But in writing the Cam Jansens, I saw that there was a gap in the books available for children. There were the easy-to-read books, and there were the eight-to-twelve books for eight- to 12-year-old readers. There was nothing in between. So, either you could make the jump, or you got lost. And what the Cam Jansens are is an intermediate step. And when the first one came out in 1980, there really weren’t books like that. There were two series that came out at the same time, mine and a series by Pat Reilly Giff, the Polk Street kids. Those were really the first two series that were transitional readers.
And people often don’t quite get what makes a good transitional reader. It’s not simply reading level; it’s that the children read one word at a time, very slowly. They don’t skip, and it’s a very determined book, word after word after word. And we have no right, and there’s no reason to rush through reading, but if things don’t happen quickly enough, they get bored. So, since they’re reading slowly, the plot has to move more quickly. And that means you can’t have a lot of description, and the characterization has to come out of something the character says or does – not from the author himself telling you about the character. And that’s what makes the Cam Jansens work – because the child reads slowly, but the plot moves quickly.

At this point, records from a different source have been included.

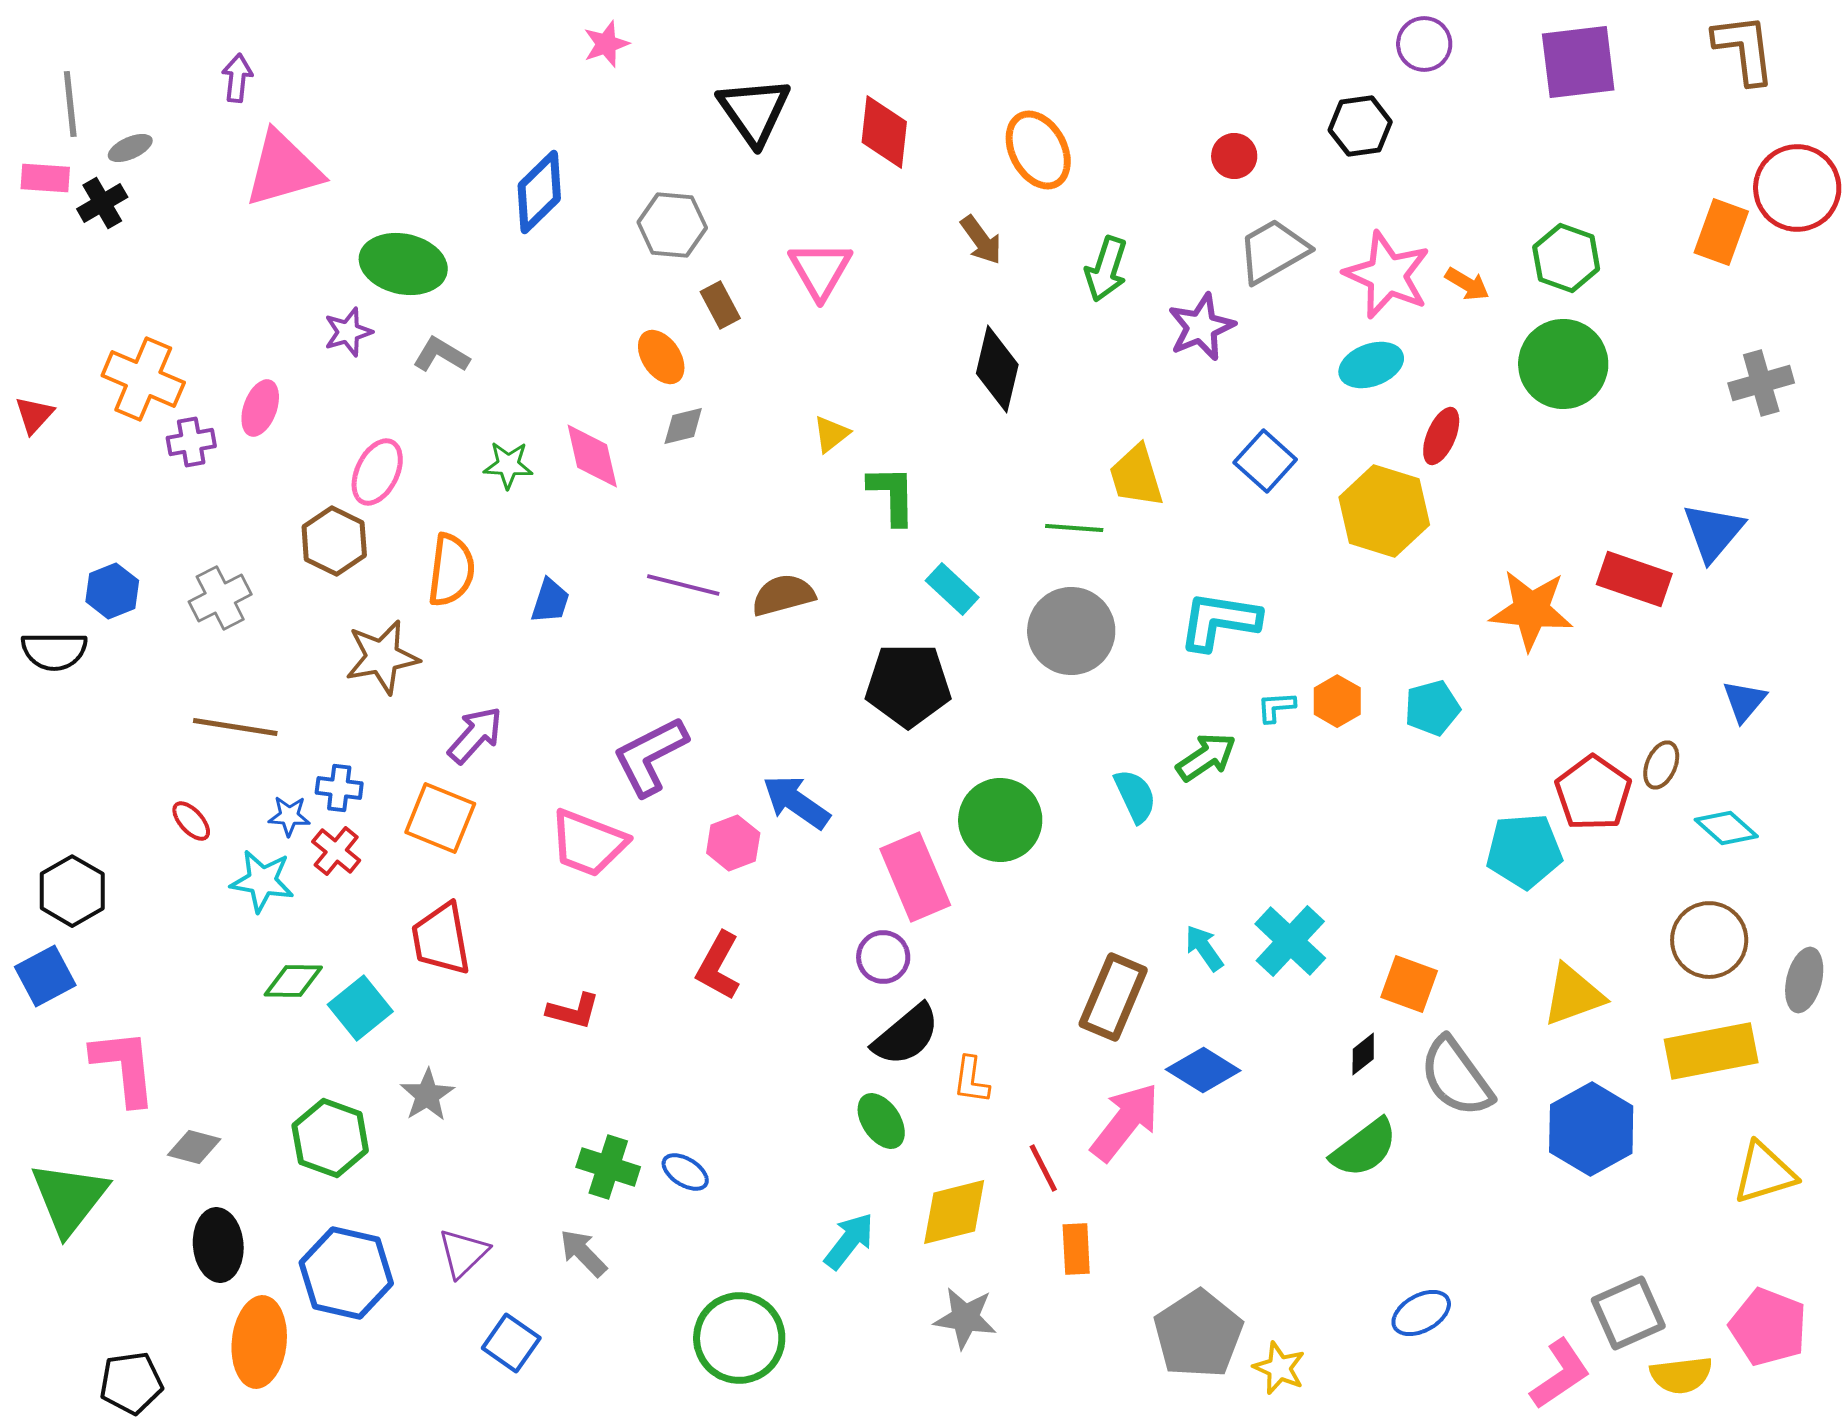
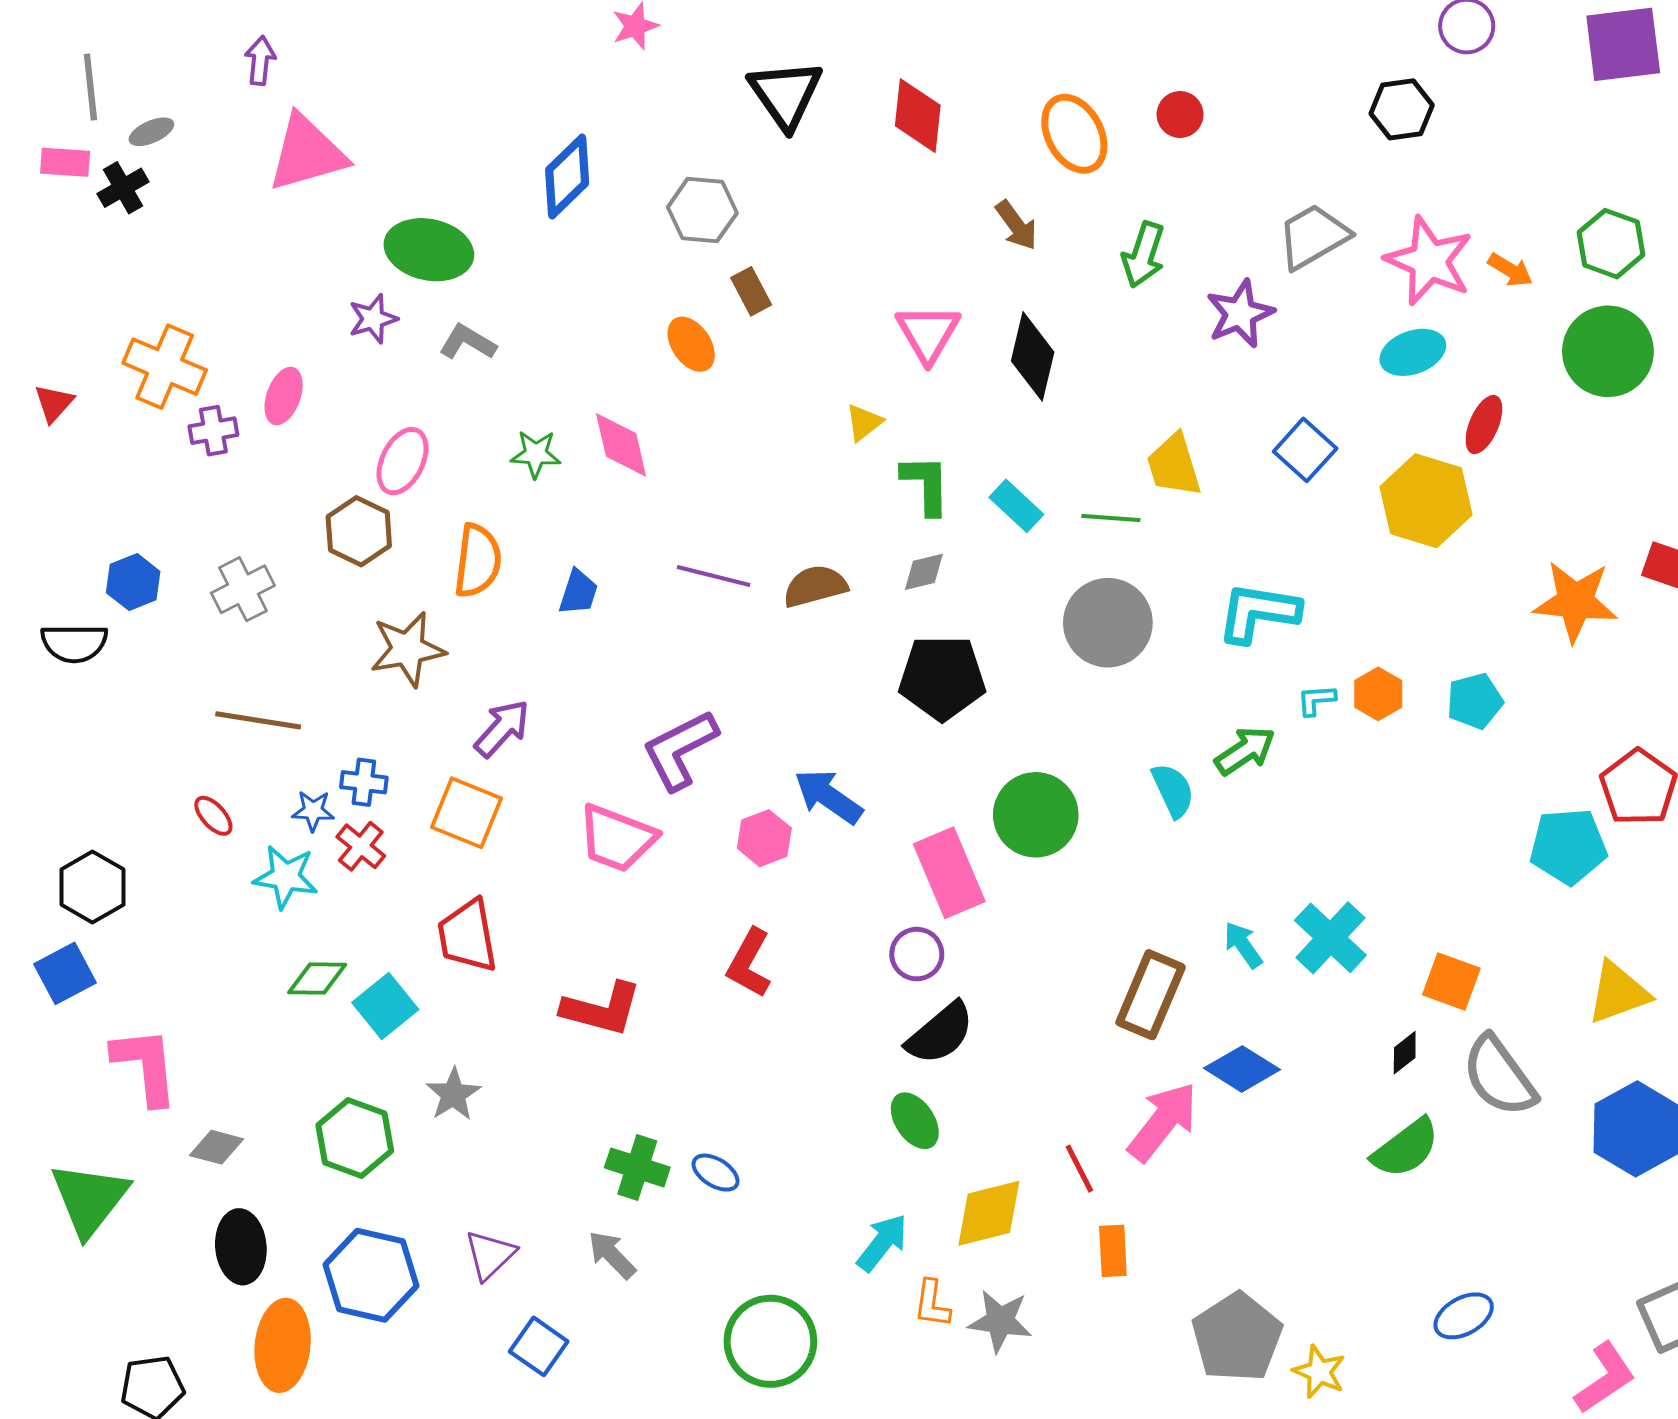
red circle: (1234, 156) -> (1180, 115), moved
pink triangle: (820, 270) -> (928, 333), moved
gray diamond: (683, 426) -> (924, 572), moved
cyan rectangle: (952, 589) -> (1016, 506), moved
red L-shape: (573, 1011) -> (602, 1009), size x1.5
orange L-shape: (971, 1080) -> (932, 1304), moved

And the second thing that makes them work is when children are just beginning to read, they often don’t pay attention to what they’re reading. They puzzle out the words, and when they’re done, they’ve read the whole book, but they don’t know what they read. But with a mystery, you pay attention to the clues, and if you miss the clue, when Cam discovers the clue and solves the mystery, you go back to see if it really was there. So, it trains you to pay attention to what you’re reading.